Magistère d’Ali Bongo : Un 8ème anniversaire sur fond de tensions dans la (…) – Gaboneco

Comme à l’image d’un pays qui vit au rythme d’une crise postélectorale depuis le scrutin présidentiel d’août 2016, la célébration des 8 ans au pouvoir d’Ali Bongo Ondimba aura eu le mérite de mettre à nue, les clivages au sein de la galaxie présidentielle. La sortie de Guy Christian Mavioga, Secrétaire exécutif du Bloc démocratique chrétien (BDC), en sa qualité de Porte-parole de ladite majorité aura été la goutte d’eau qui a fait déborder le vase. Les vœux souhaités par Mavioga au Président de la république à l’occasion n’ont pas du tout plu au PDG. Et pour cause, le Porte-parole de la majorité républicaine pour l’émergence en identifiant le parti démocratique gabonais comme le principal « danger » pour le Gabon, a invité Ali Bongo à le dissoudre et à créer son propre parti politique.
Un parti qui, selon Mavioga, aurait l’adhésion d’un bon nombre de Gabonais, car les vrais blocages de la politique d’émergence du Gabon, fixé par Ali Bongo à l’horizon 2015 se trouvent au sein même du PDG. Ali Bongo Ondimba devrait donc s’inspirer des démarches des anciens présidents, Léon Mba et Omar Bongo, qui en arrivant au pouvoir en 1960 et 1967, ont crée, chacun son parti. Car le parti démocratique gabonais en l’état actuel n’incarne plus le changement du pays, au contraire.
Le PDG, « c’est de l’ingratitude »
Il ne fallait pas plus pour irriter le PDG qui s’est fendu d’un communiqué virulent contre ce qu’il appelle l’ingratitude de Guy Christian Mavioga crachant dans la soupe nourricière. Dans cette réponse du berger à la bergère, Clémence Mezui, Porte-parole du parti au pouvoir, n’a pas manqué de fustiger la maladresse de Mavioga, qui, malgré le manque de visibilité de son parti ne disposant pourtant d’aucun élu, tire tous ses avantages de sa proximité avec le parti démocratique gabonais. Clémence Mezui appelle donc les militants du PDG à ne pas répondre aux « provocations malveillantes » de Mavioga qu’elle juge « inacceptables ».

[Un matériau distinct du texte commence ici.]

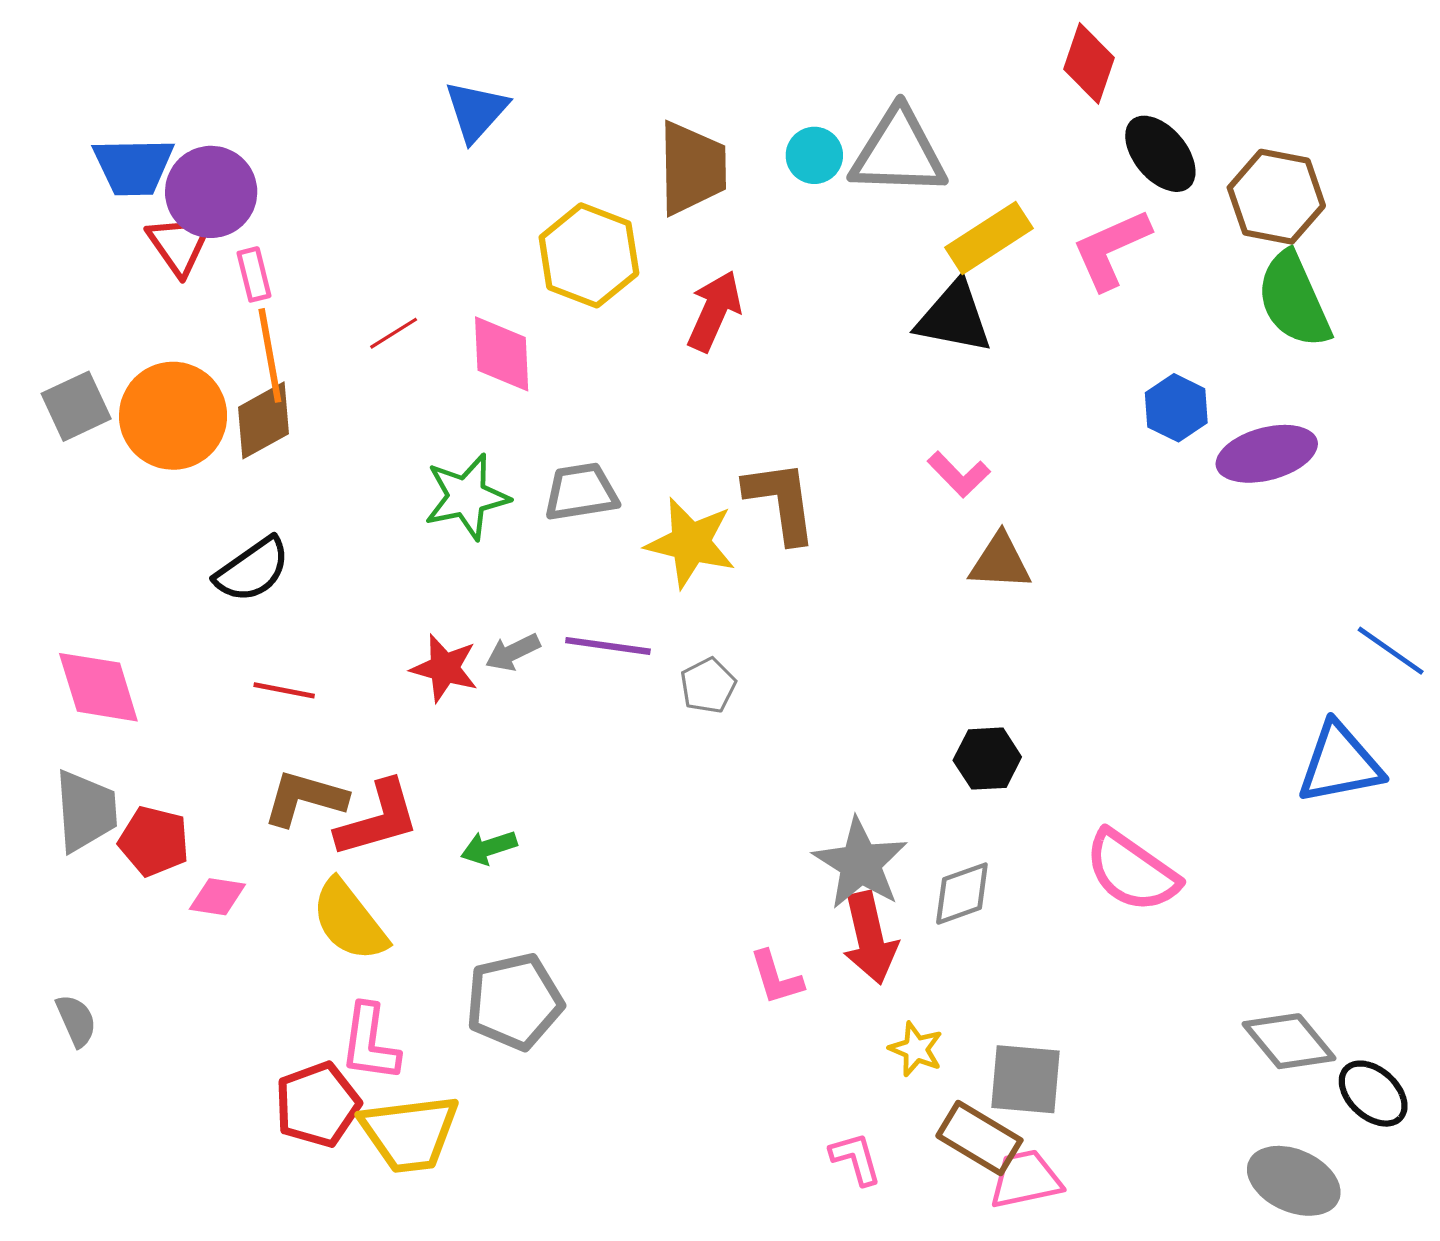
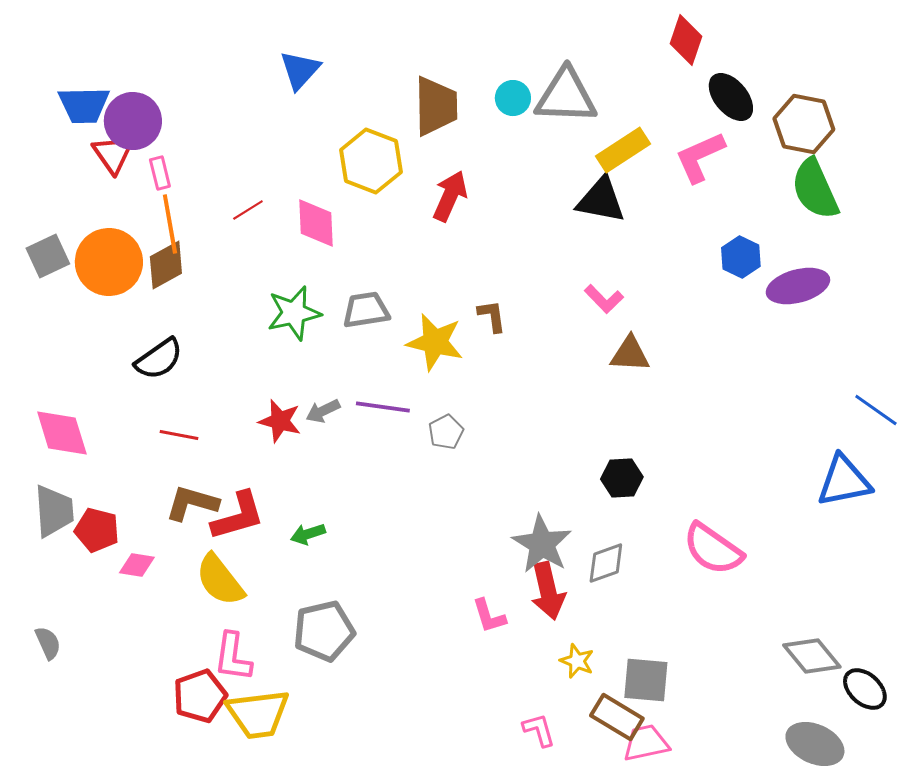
brown L-shape: (781, 501) -> (492, 316), size x0.6

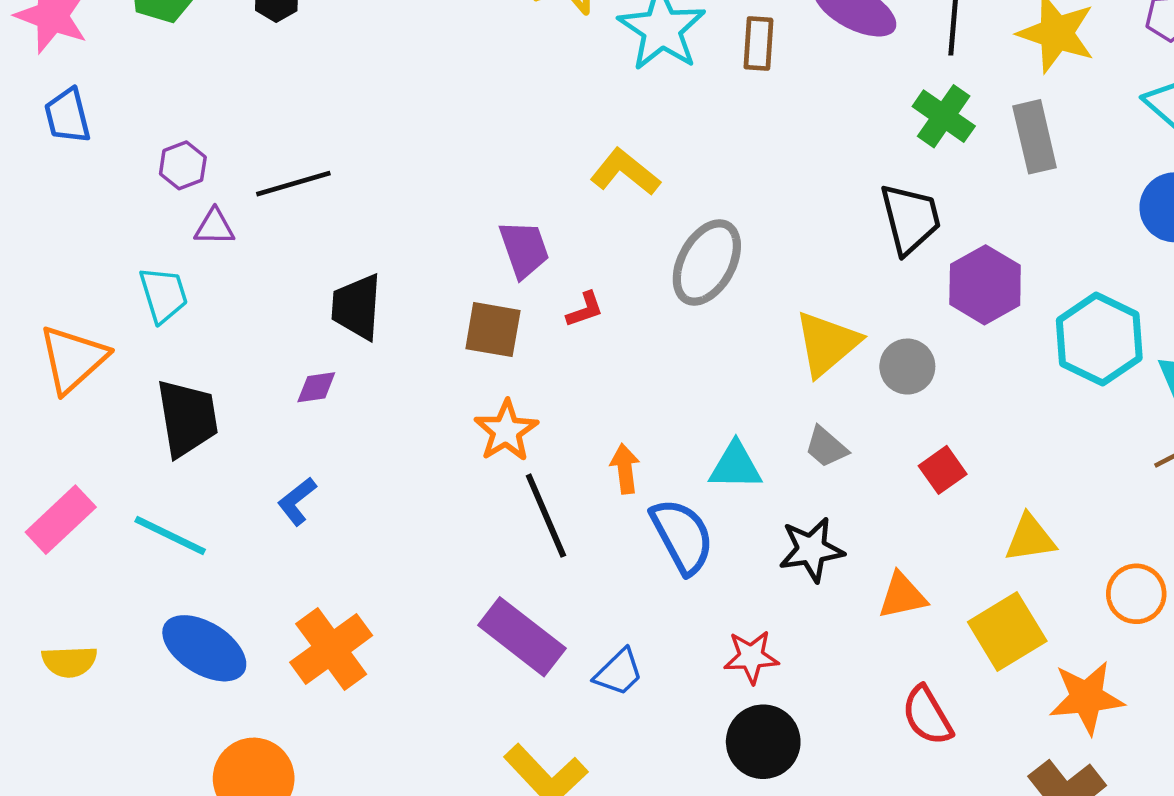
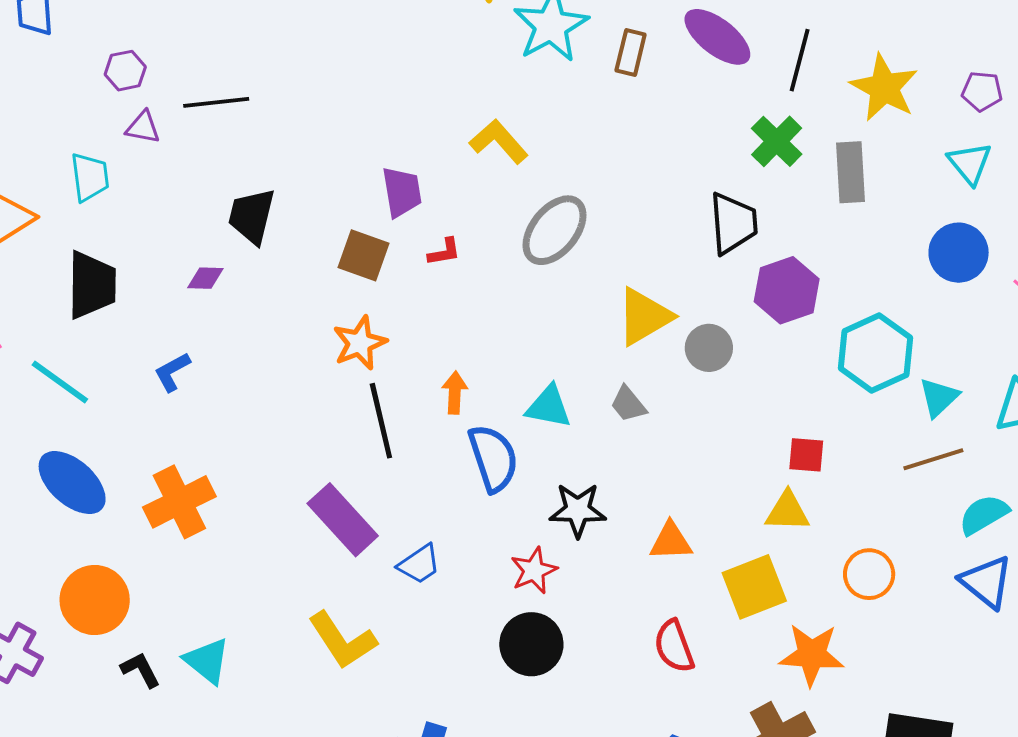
red square: (943, 470) -> (806, 455), moved, turned 30
black star: (811, 550) -> (578, 510), moved
red star: (751, 657) -> (534, 571), turned -30

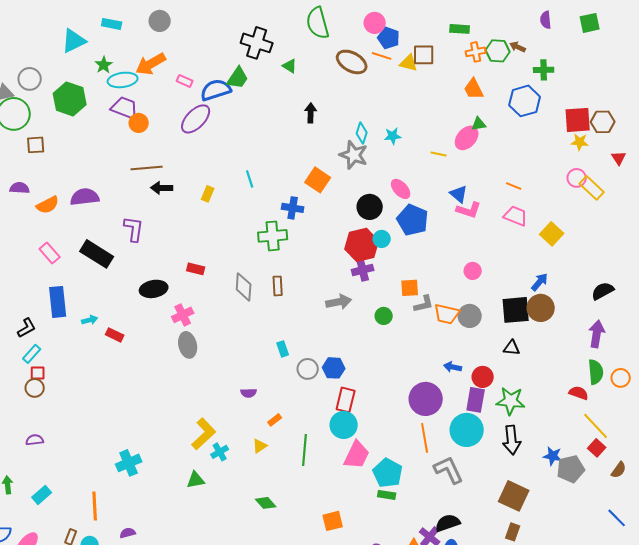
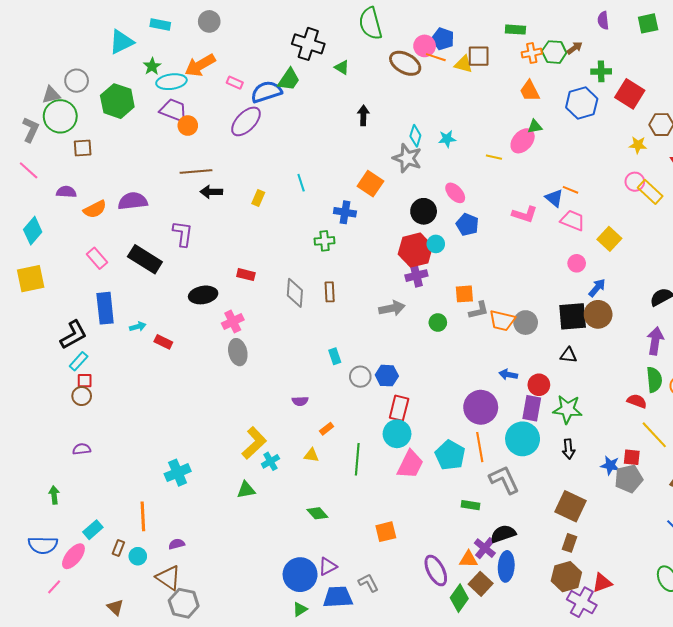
pink circle: (375, 23) -> (425, 46), moved
brown arrow: (518, 47) -> (575, 48), turned 119
red square: (578, 120) -> (630, 94), moved, turned 36
blue triangle: (459, 194) -> (554, 198), moved
blue pentagon: (413, 220) -> (467, 225), size x0.7
green cross: (273, 236) -> (325, 241), size x0.7
pink circle: (473, 271) -> (577, 263), moved
black L-shape: (27, 328) -> (73, 335), size x1.4
black arrow: (512, 440) -> (568, 449), size x0.7
yellow triangle: (260, 446) -> (311, 455), turned 42
red square: (597, 448) -> (632, 457), moved, turned -36
cyan pentagon: (388, 473) -> (450, 455), moved
cyan rectangle: (42, 495) -> (93, 530), moved
green rectangle: (387, 495) -> (470, 505), moved

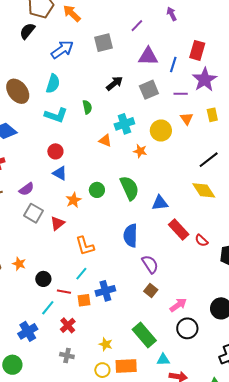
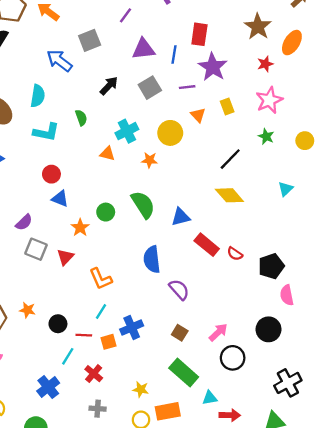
blue arrow: (62, 49) -> (59, 61), moved, turned -100
brown square: (151, 290) -> (180, 333), moved

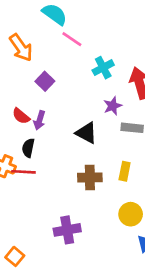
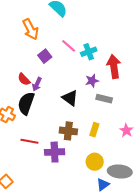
pink line: (72, 39) -> (69, 46), moved
black semicircle: (28, 148) -> (26, 103), size x1.6
red line: (23, 172) -> (29, 141), moved
purple cross: (67, 230) -> (55, 152), moved

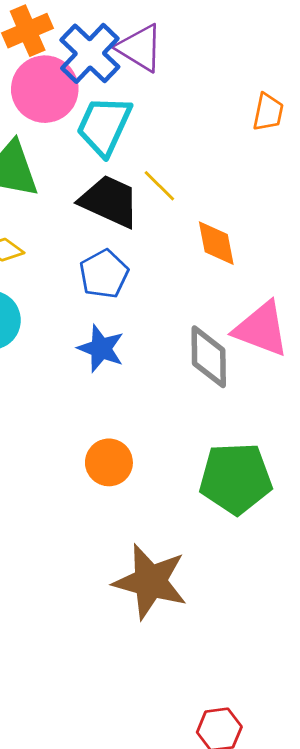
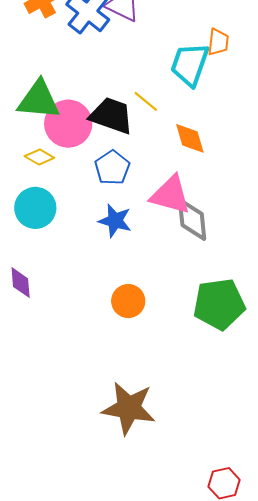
pink circle: (45, 89) -> (68, 124), moved
cyan trapezoid: (104, 126) -> (190, 64), moved
pink triangle: (261, 329) -> (171, 195), moved
brown star: (150, 582) -> (129, 408), moved

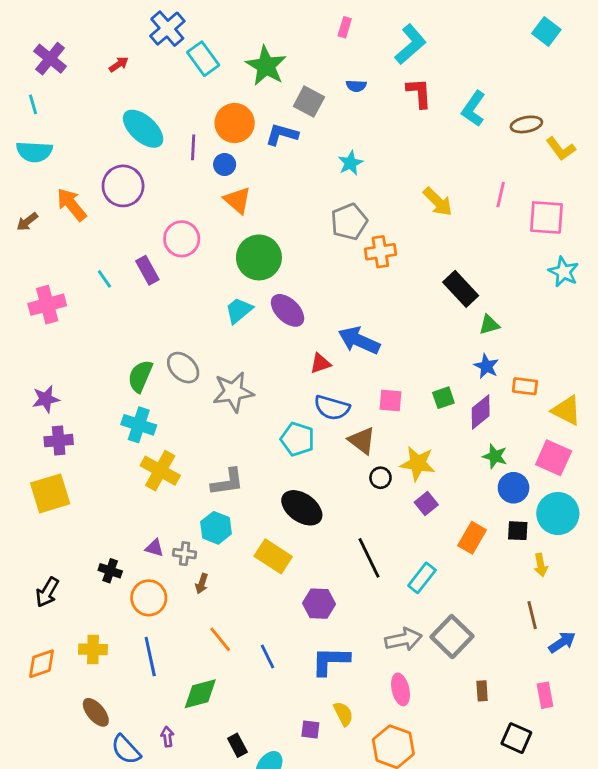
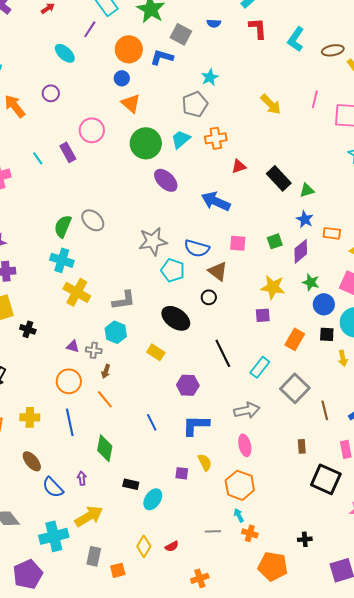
cyan ellipse: (143, 129) -> (65, 53), size x0.7
purple line: (193, 147) -> (90, 29), moved, turned 30
purple circle: (123, 186) -> (51, 93), size x0.6
gray pentagon: (349, 222) -> (195, 104), moved
orange cross: (380, 252) -> (216, 138), moved
black rectangle: (461, 289) -> (279, 178), moved
cyan trapezoid: (239, 310) -> (181, 139), moved
red triangle: (320, 363) -> (239, 166), moved
gray star: (233, 392) -> (153, 241), moved
yellow star: (418, 463) -> (273, 287), moved
black circle: (380, 478) -> (209, 297), moved
purple square: (426, 503) -> (263, 315), turned 35
yellow rectangle: (273, 556) -> (156, 352), size x0.7
black cross: (110, 571) -> (28, 329), moved
brown line: (532, 615) -> (325, 410), moved
gray square: (452, 637) -> (295, 388), moved
orange line: (220, 639) -> (105, 399), moved
green diamond: (200, 694) -> (105, 448), turned -64
black square: (516, 738) -> (326, 479), size x1.4
black rectangle: (237, 745) -> (131, 484), turned -49

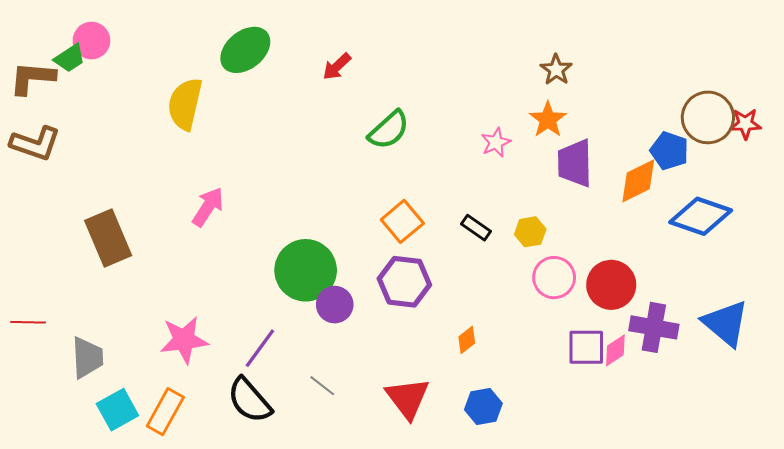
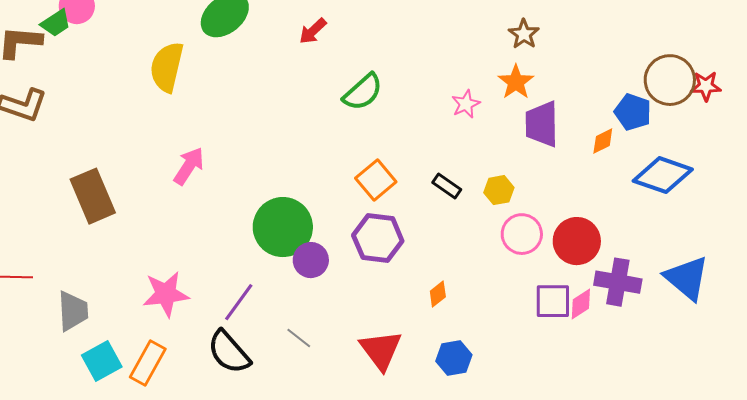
orange diamond: (638, 181) -> (603, 141), size x0.6

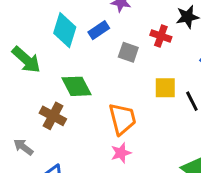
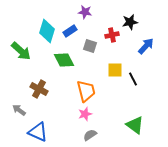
red cross: (161, 36) -> (112, 35), turned -32
green diamond: (77, 86) -> (64, 60), moved

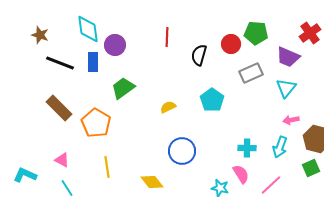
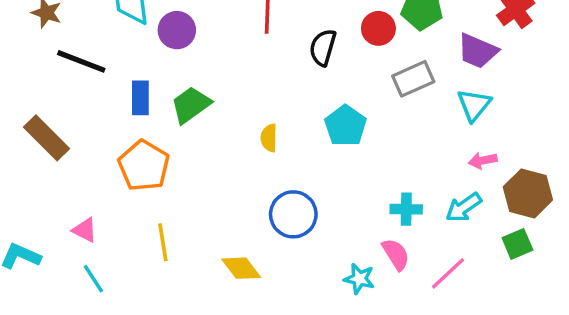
blue rectangle: (93, 62) -> (140, 98), moved
yellow semicircle: (168, 107) -> (269, 138), turned -63
brown rectangle: (59, 108) -> (46, 138), moved
cyan arrow: (280, 147) -> (464, 207), turned 35

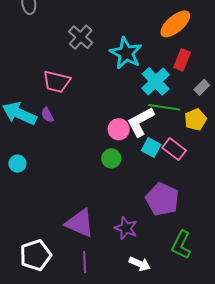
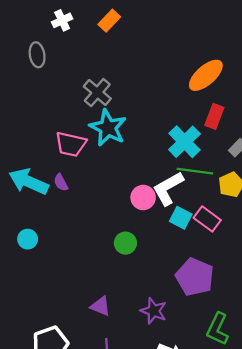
cyan star: (126, 53) -> (108, 128), moved
green circle: (111, 158) -> (125, 243), moved
purple triangle: (80, 223) -> (101, 306), size x0.6

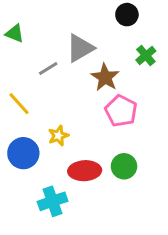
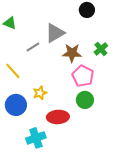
green cross: (146, 55) -> (101, 49), moved
brown star: (105, 77) -> (72, 53), turned -30
green circle: (124, 166) -> (85, 100), moved

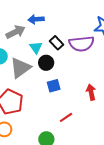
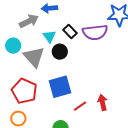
gray triangle: (20, 68) -> (34, 57), turned -35
blue square: (54, 86) -> (60, 87), moved, size x1.6
red arrow: (91, 92) -> (103, 103), moved

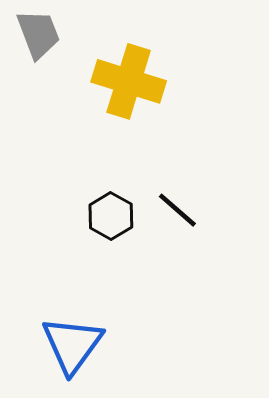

Et c’est dans ce contexte tendu que les partis politiques de la majorité, réunis le 20 octobre dernier, appellent les deux parties au ressaisissement. Pour ces partis qui semblent avoir pris le parti de Mavioga, il ne s’agissait nullement pour Mavioga d’insulter le PDG de quelque manière que ce soit. Mavioga, soutiennent-ils, n’a fait que tirer la sonnette d’alarme pour inciter le PDG au travail en tant que parti au pouvoir. Mais l’appel au calme, visiblement aura du mal à ressouder les deux parties qui sont allées jusqu’à la limite de l’insulte.
Le sort de Christian Mavioga semble désormais scellé, à en juger par la violence de la réaction du PDG. Désormais, d’un côté comme de l’autre, au-delà du discours d’apaisement porté par les autres partis de la majorité, quelque chose semble avoir déjà changé dans cette famille politique. Et même si le patron du BDC, avec toute l’humilité que lui recommande sa foi chrétienne venait à s’en excuser, le PDG, visiblement n’est pas encore enclin à accepter la repentance d’une offense publique. Mavioga et le PDG, c’est désormais un mariage difficile.